Reprinted from publicintegrity.org
Health insurance executives and lobbyists have for years told us that one of the main reasons they charge us so much for coverage is the cost shifting that results from Uncle Sam's stinginess.
The story goes like this: hospitals are paid so inadequately by government programs like Medicare and Medicaid that they have to charge private insurers more to keep their doors open.
One of the regular communicators of this theory is Karen Ignagni, CEO of America's Health Insurance Plans, the industry's biggest PR and lobbying group.
Ignagni pushed this line incessantly during the health care reform debate. She even cited it in response to a question about why the industry was so opposed to the creation of a government-run "public option" health plan.
"What we have is a significant amount of cost shifting because the government underpays," she said. "Our [premium] rates are higher as a result of that. If you set up a public structure, whatever you call it, and it has the benefit of government rates, we are still being disadvantaged because of the cost shifting."
A few months later, on March 23, 2010, to be precise, the day President Obama signed the Affordable Care Act, Cigna CEO David Cordani, predicted that cost shifting was only going to get worse because of the new law. He was quoted as saying that the "cost shift from Medicaid to private insurance would worsen as millions of eligible people are added to the Medicaid rolls."
Three years later, Ignagni was still blaming cost shifting for higher premiums. In a 2013 speech she stated that, "In the past, when governments reduced reimbursement rates for Medicaid and Medicare, private insurers have generally paid more to make up for it."
Health care executives have talked about cost shifting for so long it has become conventional wisdom. We've all come to believe it without challenging it.
But what if it hasn't really been happening, at least not in recent years?
Health economist Austin Frakt presented compelling evidence in a New York Times op-ed last week that just because the government often pays a lower rate than many hospital executives would like, that doesn't mean they can simply force private insurance companies to pay more.
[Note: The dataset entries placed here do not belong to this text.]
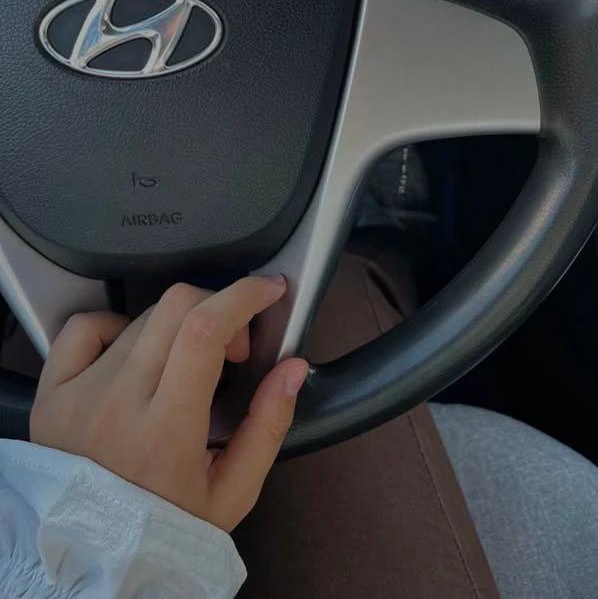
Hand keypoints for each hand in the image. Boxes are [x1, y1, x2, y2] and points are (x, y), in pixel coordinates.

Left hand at [30, 276, 308, 531]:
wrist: (95, 560)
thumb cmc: (168, 526)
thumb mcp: (234, 492)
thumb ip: (269, 426)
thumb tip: (293, 367)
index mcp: (165, 430)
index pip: (204, 330)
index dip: (243, 296)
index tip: (268, 290)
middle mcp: (116, 403)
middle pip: (175, 308)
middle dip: (220, 307)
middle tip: (233, 347)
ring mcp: (78, 394)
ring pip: (141, 318)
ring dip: (178, 328)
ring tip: (186, 367)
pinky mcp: (52, 394)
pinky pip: (84, 326)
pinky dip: (117, 325)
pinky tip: (135, 353)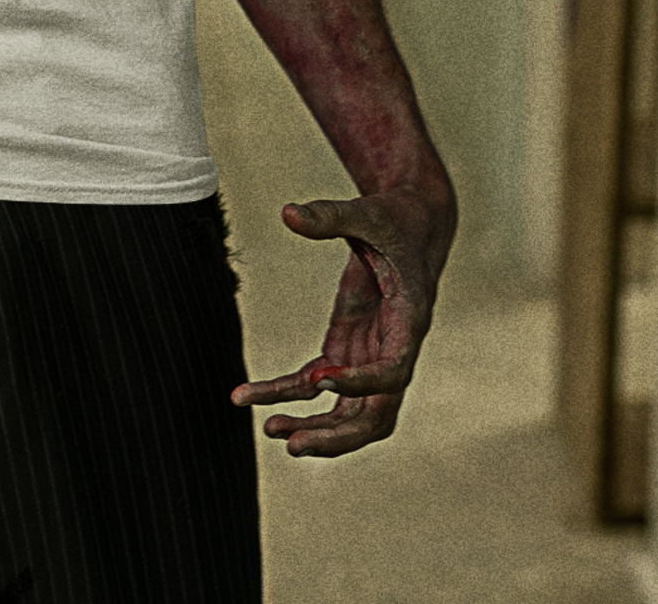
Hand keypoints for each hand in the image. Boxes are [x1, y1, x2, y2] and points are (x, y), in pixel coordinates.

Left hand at [231, 183, 454, 456]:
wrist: (410, 225)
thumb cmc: (394, 219)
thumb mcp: (368, 212)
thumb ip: (330, 215)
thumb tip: (286, 212)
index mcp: (410, 320)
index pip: (394, 372)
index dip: (362, 383)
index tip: (322, 379)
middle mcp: (393, 348)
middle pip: (375, 414)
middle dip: (337, 435)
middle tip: (292, 443)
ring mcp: (368, 354)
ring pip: (348, 413)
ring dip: (314, 429)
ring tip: (270, 429)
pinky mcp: (345, 348)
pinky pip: (315, 383)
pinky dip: (283, 393)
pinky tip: (247, 396)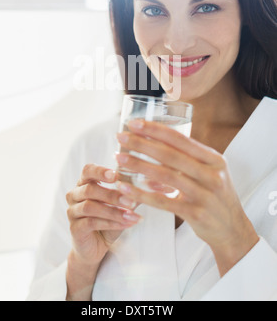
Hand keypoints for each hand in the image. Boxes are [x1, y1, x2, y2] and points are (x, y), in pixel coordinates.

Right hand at [66, 163, 140, 266]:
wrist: (96, 247)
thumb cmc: (109, 219)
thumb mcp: (122, 203)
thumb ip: (133, 191)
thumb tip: (158, 183)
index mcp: (84, 183)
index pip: (88, 170)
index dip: (100, 171)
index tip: (116, 175)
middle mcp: (75, 195)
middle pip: (90, 189)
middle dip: (112, 195)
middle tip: (131, 200)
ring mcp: (72, 212)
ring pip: (90, 207)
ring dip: (113, 211)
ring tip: (131, 215)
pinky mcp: (75, 228)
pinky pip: (91, 223)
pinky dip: (110, 223)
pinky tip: (125, 224)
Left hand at [116, 119, 258, 275]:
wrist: (232, 229)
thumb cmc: (215, 195)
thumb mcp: (209, 171)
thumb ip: (187, 158)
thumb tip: (152, 142)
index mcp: (214, 159)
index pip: (180, 139)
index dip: (155, 129)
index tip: (134, 123)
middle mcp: (212, 174)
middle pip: (170, 154)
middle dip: (142, 144)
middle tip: (120, 137)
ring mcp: (205, 195)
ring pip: (165, 176)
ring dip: (138, 165)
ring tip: (119, 158)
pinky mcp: (196, 214)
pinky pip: (163, 202)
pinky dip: (142, 194)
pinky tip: (126, 188)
In fact, as he pointed out, reduced government reimbursement rates often result in lower--not higher--private insurance reimbursement rates.
Frakt cited a study published in the May 2013 edition of Health Affairs that found that a 10 percent reduction in Medicare payments was associated with an almost 8 percent reduction in private prices. In other words, not only did hospitals not charge private insurance companies more between 1995 and 2009 because of lower payments from the government, they actually charged them less.
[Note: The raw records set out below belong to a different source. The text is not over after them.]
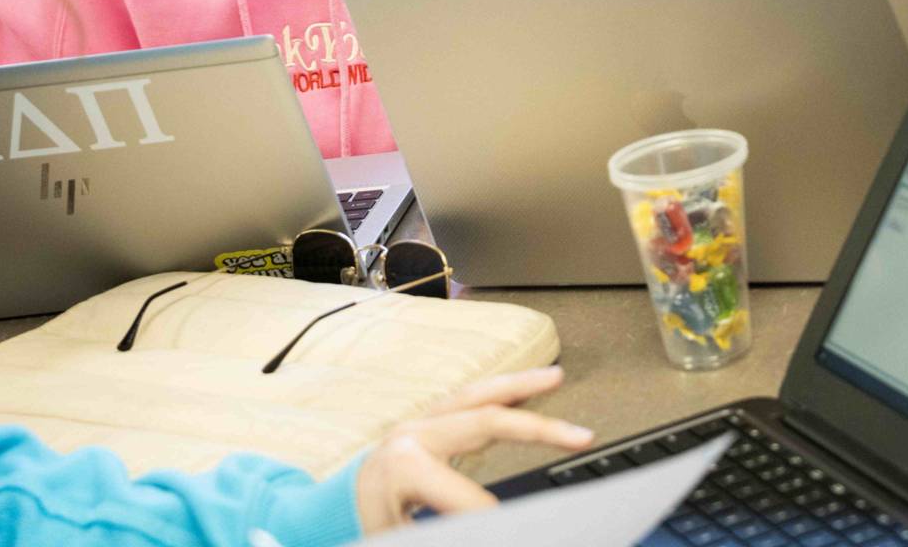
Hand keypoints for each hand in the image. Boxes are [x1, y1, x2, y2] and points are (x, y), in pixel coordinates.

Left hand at [355, 366, 594, 530]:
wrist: (326, 515)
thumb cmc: (359, 527)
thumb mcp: (394, 538)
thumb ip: (437, 531)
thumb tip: (486, 528)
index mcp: (404, 466)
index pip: (468, 494)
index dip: (494, 517)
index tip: (524, 528)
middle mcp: (413, 435)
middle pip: (485, 420)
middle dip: (537, 427)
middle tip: (581, 437)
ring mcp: (417, 424)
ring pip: (479, 396)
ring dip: (522, 386)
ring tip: (557, 377)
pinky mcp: (423, 425)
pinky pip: (469, 399)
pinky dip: (502, 390)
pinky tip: (531, 385)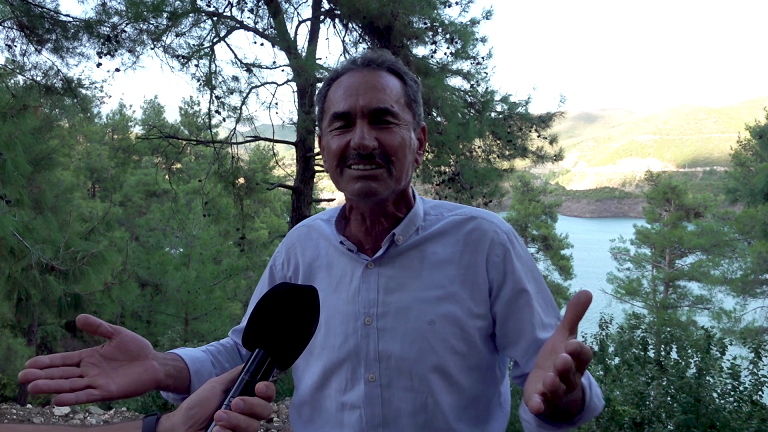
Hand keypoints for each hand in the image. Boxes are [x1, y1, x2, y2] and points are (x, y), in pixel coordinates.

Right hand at [18, 314, 163, 405]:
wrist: (154, 363)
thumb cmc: (136, 349)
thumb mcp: (116, 333)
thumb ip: (98, 327)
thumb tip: (78, 318)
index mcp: (88, 357)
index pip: (63, 360)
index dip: (46, 362)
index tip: (28, 364)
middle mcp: (88, 371)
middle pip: (61, 374)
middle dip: (42, 376)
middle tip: (22, 378)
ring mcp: (96, 382)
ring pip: (70, 385)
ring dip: (52, 387)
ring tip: (33, 389)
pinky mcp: (107, 392)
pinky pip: (87, 395)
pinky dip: (73, 398)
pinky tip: (57, 400)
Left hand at [160, 366, 276, 431]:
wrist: (183, 426)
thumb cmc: (198, 406)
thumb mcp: (216, 384)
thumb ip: (235, 375)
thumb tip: (250, 364)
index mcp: (247, 398)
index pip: (267, 395)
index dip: (268, 390)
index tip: (258, 387)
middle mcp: (248, 415)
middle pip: (266, 410)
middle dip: (251, 405)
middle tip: (234, 403)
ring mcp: (242, 429)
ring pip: (254, 426)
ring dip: (235, 420)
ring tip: (218, 417)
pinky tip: (216, 430)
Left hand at [523, 290, 593, 422]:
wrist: (553, 388)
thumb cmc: (561, 358)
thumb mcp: (565, 336)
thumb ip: (573, 316)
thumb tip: (587, 291)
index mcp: (577, 360)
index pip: (583, 356)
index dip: (578, 350)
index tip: (572, 343)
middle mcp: (570, 377)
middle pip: (571, 373)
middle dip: (566, 367)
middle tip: (561, 359)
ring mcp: (556, 391)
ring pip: (558, 390)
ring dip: (554, 385)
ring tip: (549, 379)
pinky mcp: (542, 401)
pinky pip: (543, 405)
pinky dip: (539, 405)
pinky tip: (535, 404)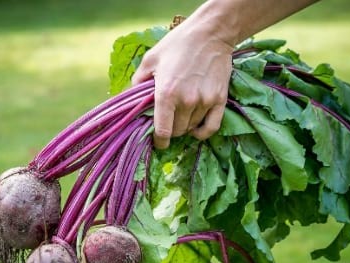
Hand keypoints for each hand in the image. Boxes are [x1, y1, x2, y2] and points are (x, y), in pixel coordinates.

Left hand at [132, 20, 233, 148]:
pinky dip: (202, 132)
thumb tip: (130, 103)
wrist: (210, 33)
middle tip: (167, 122)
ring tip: (180, 115)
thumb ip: (137, 83)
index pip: (162, 132)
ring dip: (184, 127)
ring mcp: (204, 101)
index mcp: (166, 94)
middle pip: (177, 132)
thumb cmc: (177, 44)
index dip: (158, 141)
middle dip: (170, 131)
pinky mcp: (219, 99)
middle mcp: (186, 101)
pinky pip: (211, 127)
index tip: (157, 142)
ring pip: (191, 128)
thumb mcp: (150, 60)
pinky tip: (195, 129)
It seems that about the only time hospitals can get away with shifting more costs to private insurers is when there are not many other hospitals in the same geographical area competing with them.
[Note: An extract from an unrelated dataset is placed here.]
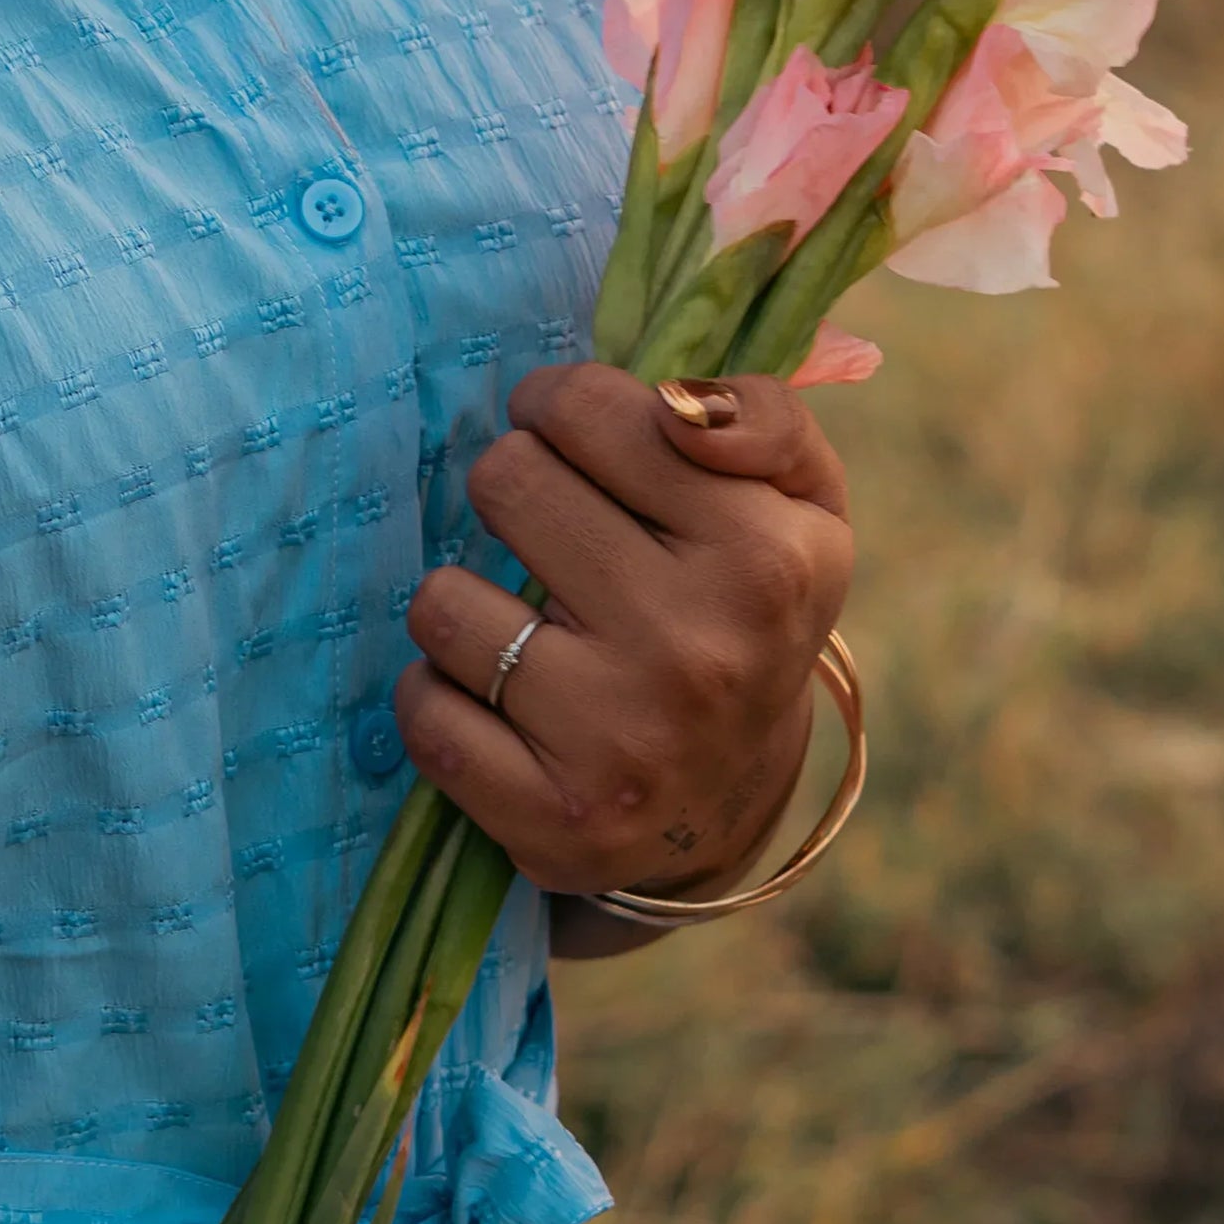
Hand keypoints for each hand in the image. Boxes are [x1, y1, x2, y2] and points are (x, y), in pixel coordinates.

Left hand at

That was the conclusion of the authors of a 2010 Health Affairs article. They wrote that hospitals that face little competition are less efficient and have higher costs. Because of the lack of competition, private insurers have less leverage and usually are forced to cover those higher costs.
The dynamic is completely different, though, in markets with significant competition. Although hospitals in a competitive market might want to charge private insurers more, they can't. Insurers are in a better position to say thanks but no thanks when a hospital with one or more competitors tries to gouge them.